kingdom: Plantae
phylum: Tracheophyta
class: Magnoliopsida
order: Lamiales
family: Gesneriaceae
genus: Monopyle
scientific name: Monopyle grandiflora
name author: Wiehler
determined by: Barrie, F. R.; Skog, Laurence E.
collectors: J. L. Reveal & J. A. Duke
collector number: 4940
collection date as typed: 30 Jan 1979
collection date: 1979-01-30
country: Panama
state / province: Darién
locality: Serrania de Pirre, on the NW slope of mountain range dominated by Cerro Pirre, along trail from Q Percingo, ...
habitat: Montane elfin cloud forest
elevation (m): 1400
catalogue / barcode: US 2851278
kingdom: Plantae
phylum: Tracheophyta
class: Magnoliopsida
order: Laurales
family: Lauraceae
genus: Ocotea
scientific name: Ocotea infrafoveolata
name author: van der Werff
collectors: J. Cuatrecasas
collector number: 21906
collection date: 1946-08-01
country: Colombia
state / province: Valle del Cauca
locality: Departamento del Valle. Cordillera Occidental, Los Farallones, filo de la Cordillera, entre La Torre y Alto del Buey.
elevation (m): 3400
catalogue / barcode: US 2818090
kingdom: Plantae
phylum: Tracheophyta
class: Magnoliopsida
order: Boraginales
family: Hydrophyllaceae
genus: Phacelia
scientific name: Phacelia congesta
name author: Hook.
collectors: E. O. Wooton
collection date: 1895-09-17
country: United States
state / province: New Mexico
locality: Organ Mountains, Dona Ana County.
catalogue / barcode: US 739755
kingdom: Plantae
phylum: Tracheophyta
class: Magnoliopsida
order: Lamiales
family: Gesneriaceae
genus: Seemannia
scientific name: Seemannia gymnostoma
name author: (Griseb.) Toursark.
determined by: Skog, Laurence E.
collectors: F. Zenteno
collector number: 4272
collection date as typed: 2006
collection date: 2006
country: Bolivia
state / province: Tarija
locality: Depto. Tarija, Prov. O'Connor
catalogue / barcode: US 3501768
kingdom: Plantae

========

■ **Exercise brief**
Recast the lines as a numbered list, starting at the line containing "country: Colombia" and ending at the line containing "family: Hydrophyllaceae", and leave out any blank lines.

■ **Exercise output**
1. country: Colombia
2. state / province: Valle del Cauca
3. locality: Departamento del Valle. Cordillera Occidental, Los Farallones, filo de la Cordillera, entre La Torre y Alto del Buey.
4. elevation (m): 3400
5. catalogue / barcode: US 2818090
6. kingdom: Plantae
7. phylum: Tracheophyta
8. class: Magnoliopsida
9. order: Boraginales
10. family: Hydrophyllaceae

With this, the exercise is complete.